#### Problem details:
Give back exactly the stretch of data below from the line holding "left knee: (273, 392)" through the line holding "right hip: (181, 283)", both ends included, and leave the remaining lines out.

#### Supplied records:
------------------------------

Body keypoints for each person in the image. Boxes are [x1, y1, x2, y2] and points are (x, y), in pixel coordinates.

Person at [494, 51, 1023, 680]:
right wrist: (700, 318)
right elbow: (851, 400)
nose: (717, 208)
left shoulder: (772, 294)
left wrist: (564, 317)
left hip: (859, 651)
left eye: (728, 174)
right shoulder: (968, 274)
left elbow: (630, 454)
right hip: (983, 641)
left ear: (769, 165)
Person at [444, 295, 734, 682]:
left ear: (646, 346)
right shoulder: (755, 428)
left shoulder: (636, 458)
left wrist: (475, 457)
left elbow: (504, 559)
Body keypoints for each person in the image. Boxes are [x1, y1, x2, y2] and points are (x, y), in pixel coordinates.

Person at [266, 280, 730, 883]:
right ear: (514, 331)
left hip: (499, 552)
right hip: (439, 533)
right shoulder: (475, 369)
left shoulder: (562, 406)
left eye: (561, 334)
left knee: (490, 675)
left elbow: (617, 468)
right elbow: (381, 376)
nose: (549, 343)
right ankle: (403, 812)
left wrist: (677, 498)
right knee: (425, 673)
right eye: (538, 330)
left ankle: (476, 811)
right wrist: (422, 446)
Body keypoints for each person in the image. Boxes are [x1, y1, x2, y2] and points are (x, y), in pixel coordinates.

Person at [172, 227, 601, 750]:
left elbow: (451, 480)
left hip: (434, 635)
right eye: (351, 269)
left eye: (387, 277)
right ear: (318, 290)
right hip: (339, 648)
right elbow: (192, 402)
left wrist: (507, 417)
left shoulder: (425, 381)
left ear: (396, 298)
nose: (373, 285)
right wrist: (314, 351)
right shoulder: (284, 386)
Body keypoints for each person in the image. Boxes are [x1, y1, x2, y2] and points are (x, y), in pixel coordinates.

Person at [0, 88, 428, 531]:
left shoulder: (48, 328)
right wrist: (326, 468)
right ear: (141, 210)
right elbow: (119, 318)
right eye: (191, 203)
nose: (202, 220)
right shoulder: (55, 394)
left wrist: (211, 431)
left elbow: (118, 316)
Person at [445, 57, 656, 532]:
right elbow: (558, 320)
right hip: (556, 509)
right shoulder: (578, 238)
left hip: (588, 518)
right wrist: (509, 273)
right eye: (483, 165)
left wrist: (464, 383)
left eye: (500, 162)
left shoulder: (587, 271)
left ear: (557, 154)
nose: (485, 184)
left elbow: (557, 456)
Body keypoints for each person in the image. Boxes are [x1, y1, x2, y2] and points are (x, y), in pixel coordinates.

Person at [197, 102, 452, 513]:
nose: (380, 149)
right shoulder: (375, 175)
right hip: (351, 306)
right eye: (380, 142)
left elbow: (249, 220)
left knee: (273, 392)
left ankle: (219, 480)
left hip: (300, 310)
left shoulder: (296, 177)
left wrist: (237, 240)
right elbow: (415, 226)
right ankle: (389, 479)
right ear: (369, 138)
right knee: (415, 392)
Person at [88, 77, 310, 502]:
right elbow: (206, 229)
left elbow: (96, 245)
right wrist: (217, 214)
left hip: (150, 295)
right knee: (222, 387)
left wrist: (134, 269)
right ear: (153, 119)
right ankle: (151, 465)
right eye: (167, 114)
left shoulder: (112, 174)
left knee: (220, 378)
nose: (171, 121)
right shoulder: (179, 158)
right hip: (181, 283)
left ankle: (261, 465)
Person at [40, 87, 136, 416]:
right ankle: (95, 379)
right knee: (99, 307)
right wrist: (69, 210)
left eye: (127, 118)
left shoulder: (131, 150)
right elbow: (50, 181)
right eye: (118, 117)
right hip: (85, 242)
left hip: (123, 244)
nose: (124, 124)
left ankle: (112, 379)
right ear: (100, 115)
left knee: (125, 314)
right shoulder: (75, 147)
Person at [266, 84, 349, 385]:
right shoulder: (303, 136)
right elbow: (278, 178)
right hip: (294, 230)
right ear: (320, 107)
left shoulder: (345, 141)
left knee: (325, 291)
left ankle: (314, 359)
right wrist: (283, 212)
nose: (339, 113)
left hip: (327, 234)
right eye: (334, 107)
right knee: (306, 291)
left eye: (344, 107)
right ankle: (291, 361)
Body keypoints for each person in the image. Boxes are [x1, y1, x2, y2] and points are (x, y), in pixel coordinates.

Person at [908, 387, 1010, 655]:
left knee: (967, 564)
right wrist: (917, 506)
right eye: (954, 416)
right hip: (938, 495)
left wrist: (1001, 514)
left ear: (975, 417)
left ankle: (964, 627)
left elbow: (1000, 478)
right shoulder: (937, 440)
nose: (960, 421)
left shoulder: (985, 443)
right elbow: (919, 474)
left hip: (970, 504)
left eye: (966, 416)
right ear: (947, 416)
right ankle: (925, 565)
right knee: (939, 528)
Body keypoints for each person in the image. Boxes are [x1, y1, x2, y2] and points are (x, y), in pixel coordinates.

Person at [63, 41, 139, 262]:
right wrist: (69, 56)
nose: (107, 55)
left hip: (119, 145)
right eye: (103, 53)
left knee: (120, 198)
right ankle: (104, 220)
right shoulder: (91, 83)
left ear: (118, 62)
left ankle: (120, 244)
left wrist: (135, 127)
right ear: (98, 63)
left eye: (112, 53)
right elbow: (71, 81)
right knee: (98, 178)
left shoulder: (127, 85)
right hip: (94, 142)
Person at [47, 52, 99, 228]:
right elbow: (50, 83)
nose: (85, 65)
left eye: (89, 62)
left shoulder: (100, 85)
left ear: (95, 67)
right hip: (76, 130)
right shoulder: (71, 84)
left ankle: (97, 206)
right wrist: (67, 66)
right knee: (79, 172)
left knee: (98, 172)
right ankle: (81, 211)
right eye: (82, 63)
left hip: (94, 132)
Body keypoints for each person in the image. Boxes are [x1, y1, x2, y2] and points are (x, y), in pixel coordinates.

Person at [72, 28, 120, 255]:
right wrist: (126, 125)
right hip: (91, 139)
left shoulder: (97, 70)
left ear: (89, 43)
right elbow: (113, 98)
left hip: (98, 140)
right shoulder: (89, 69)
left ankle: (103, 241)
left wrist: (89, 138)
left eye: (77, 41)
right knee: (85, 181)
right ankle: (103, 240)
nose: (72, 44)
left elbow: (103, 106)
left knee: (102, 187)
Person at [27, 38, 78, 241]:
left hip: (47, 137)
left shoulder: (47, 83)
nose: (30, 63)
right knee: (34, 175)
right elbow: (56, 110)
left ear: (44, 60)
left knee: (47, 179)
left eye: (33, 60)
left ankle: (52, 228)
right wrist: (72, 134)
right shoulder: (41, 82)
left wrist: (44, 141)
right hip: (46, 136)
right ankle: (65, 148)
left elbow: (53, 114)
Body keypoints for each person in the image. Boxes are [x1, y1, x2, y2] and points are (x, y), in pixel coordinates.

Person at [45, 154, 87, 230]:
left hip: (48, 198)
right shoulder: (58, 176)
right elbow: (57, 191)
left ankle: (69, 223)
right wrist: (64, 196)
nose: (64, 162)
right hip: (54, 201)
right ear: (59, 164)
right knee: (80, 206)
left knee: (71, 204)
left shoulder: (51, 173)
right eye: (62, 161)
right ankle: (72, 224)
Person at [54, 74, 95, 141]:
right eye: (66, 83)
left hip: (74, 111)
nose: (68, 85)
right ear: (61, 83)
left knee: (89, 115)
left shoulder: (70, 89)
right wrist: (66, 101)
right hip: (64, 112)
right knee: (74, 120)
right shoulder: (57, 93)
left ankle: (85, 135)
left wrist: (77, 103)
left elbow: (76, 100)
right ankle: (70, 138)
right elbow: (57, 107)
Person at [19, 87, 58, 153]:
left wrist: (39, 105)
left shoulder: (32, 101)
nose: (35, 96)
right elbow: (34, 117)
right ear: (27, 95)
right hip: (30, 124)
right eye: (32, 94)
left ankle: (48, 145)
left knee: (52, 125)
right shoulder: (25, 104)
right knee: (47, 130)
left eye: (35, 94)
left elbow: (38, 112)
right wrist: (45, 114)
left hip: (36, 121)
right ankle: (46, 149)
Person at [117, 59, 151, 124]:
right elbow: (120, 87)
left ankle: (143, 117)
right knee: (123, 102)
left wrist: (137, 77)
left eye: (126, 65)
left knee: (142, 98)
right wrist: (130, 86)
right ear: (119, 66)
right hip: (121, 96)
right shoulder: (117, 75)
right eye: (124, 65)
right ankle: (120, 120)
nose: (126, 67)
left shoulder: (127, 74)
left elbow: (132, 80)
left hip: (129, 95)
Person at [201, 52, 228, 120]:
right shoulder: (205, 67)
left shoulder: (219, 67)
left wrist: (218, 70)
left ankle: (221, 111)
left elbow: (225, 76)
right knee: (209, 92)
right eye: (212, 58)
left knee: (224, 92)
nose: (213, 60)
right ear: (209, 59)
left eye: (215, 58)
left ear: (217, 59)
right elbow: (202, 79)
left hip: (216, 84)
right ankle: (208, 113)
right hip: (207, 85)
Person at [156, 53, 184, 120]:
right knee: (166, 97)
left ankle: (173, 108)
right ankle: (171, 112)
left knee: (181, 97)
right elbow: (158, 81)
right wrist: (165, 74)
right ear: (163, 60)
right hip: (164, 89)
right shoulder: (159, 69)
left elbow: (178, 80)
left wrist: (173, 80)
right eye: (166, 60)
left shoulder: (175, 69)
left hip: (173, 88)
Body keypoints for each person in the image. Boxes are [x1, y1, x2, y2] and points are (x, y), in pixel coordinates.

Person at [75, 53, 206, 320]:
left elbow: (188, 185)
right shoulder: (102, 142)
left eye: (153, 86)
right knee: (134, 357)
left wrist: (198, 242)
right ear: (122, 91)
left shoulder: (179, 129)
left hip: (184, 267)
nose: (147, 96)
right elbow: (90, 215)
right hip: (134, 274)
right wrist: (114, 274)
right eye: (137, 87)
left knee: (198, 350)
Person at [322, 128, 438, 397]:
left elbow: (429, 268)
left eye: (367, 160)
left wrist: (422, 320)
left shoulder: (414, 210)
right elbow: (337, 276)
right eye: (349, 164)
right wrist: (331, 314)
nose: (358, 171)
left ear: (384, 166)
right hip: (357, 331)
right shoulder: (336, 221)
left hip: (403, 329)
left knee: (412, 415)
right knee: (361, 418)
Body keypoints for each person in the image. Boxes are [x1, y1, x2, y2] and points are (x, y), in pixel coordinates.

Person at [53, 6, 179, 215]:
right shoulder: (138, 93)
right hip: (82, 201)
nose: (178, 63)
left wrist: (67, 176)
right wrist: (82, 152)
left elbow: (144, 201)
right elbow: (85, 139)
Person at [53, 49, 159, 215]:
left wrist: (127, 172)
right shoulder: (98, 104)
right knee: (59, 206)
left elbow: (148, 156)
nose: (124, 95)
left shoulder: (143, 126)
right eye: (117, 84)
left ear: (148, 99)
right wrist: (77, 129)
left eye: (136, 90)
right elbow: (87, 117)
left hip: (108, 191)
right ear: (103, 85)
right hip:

------------------------------

#### Reply to the task:
left knee: (273, 392)
left ankle: (219, 480)
left hip: (300, 310)
left shoulder: (296, 177)
left wrist: (237, 240)
right elbow: (415, 226)
right ankle: (389, 479)
right ear: (369, 138)
right knee: (415, 392)
Person at [88, 77, 310, 502]:
right elbow: (206, 229)
left elbow: (96, 245)
right wrist: (217, 214)
left hip: (150, 295)
right knee: (222, 387)
left wrist: (134, 269)
right ear: (153, 119)
right ankle: (151, 465)
right eye: (167, 114)
left shoulder: (112, 174)
left knee: (220, 378)
nose: (171, 121)
right shoulder: (179, 158)
right hip: (181, 283)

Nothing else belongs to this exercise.